→ SUPPLIED INFORMATION

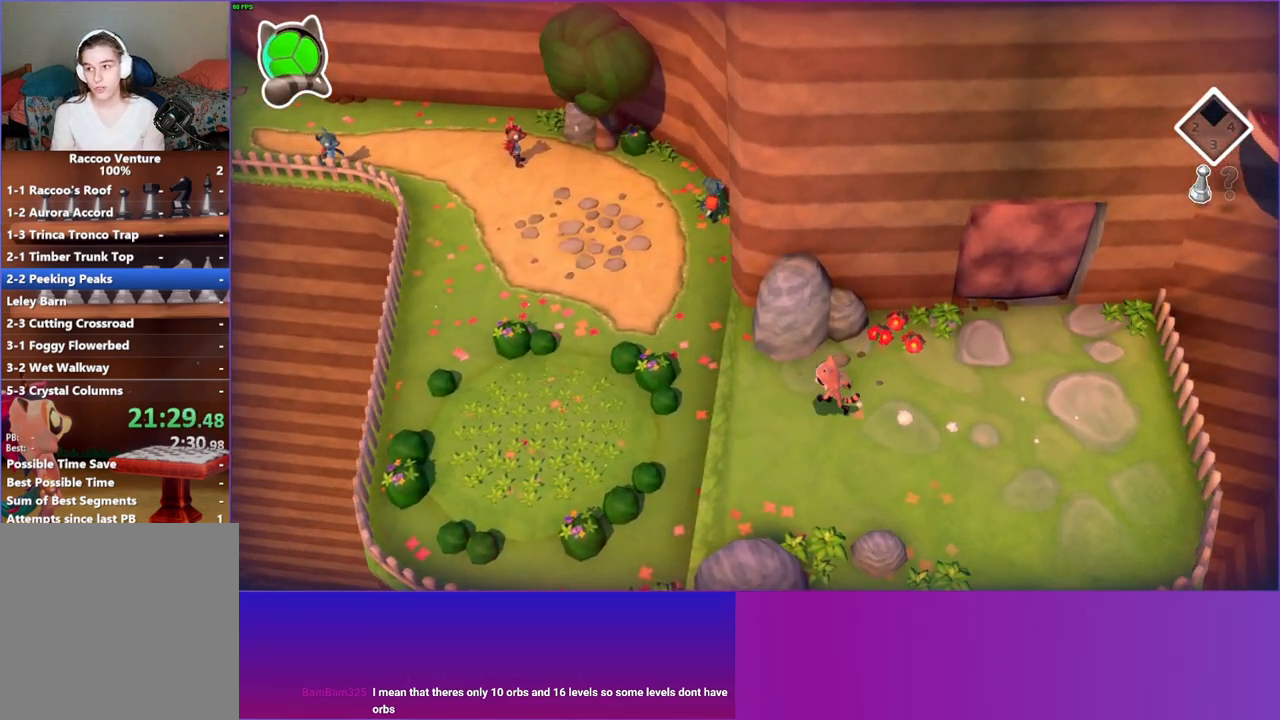
{"buttons": [], "left_stick": "left", "right_stick": "center", "events": [[17, "Y", "down"], [117, "Y", "up"]]}
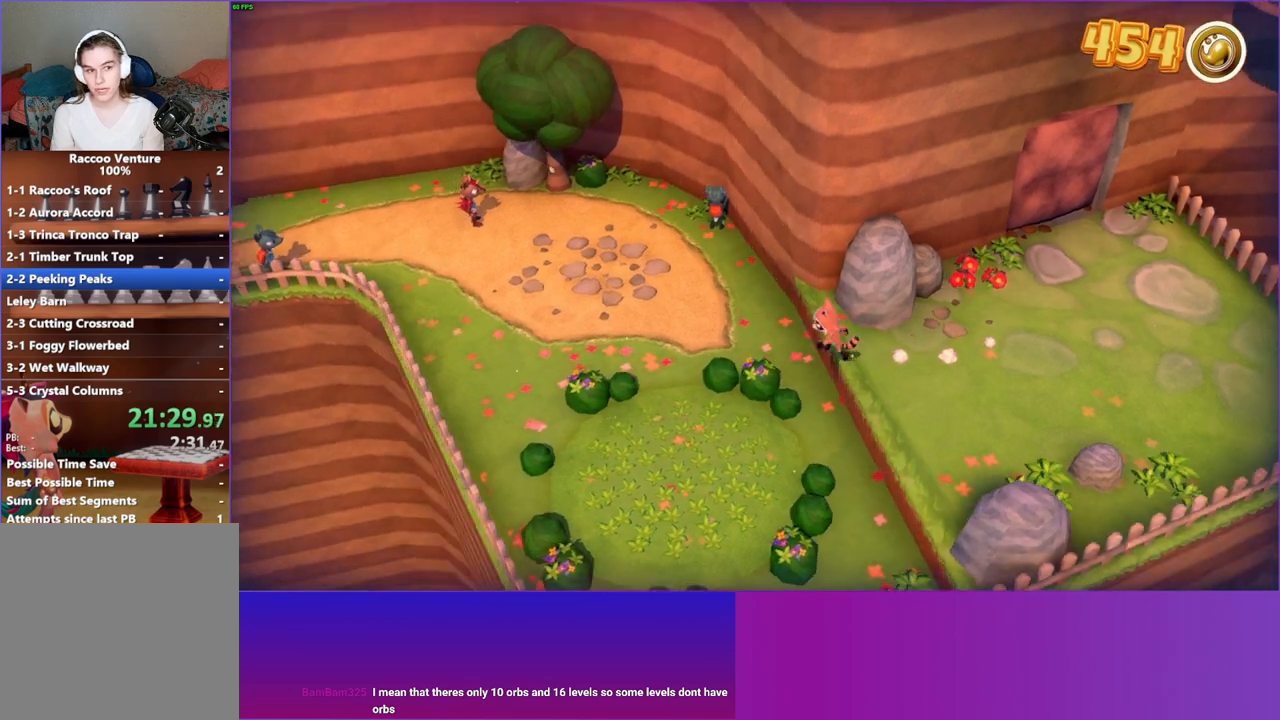
{"buttons": [], "left_stick": "left", "right_stick": "center", "events": []}
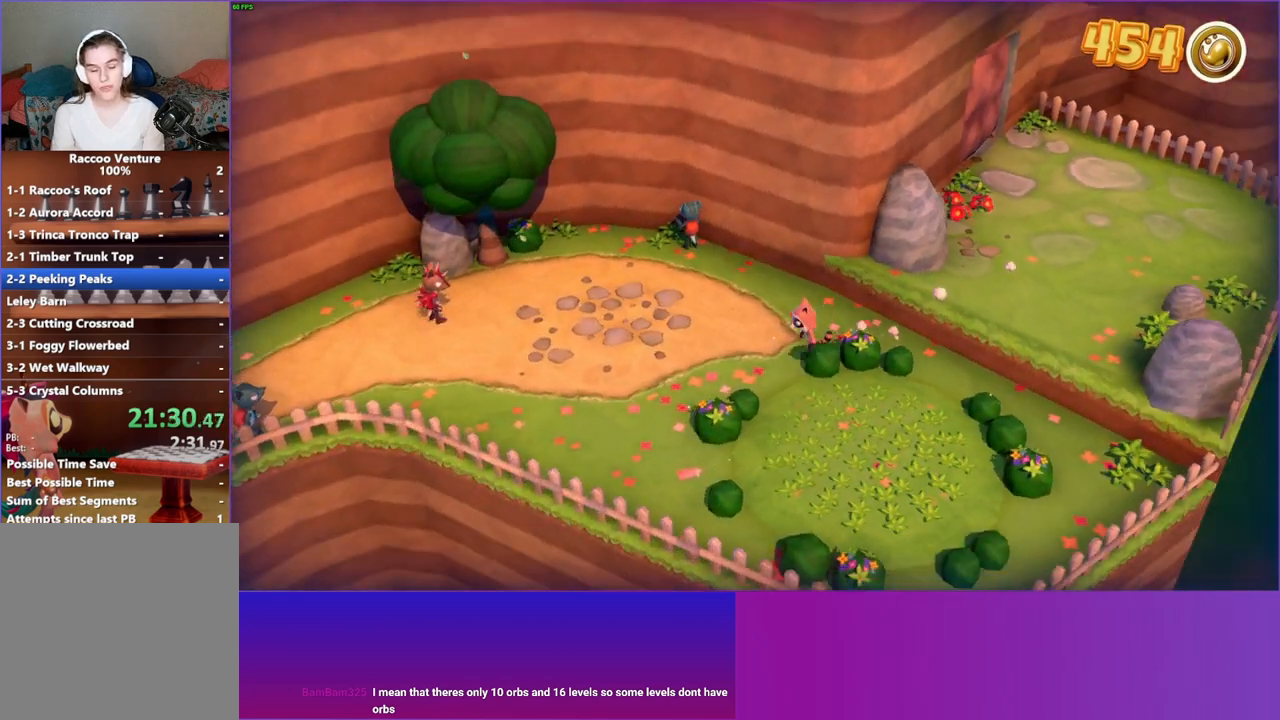
{"buttons": [], "left_stick": "down-left", "right_stick": "center", "events": [[317, "left_stick", "down-left"]]}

→ DESCRIPTION OF THE TASK
Output every line above exactly as it stands, and drop any picture.

→ EXERCISE RESULT
{"buttons": [], "left_stick": "left", "right_stick": "center", "events": [[17, "Y", "down"], [117, "Y", "up"]]}
{"buttons": [], "left_stick": "left", "right_stick": "center", "events": []}
{"buttons": [], "left_stick": "down-left", "right_stick": "center", "events": [[317, "left_stick", "down-left"]]}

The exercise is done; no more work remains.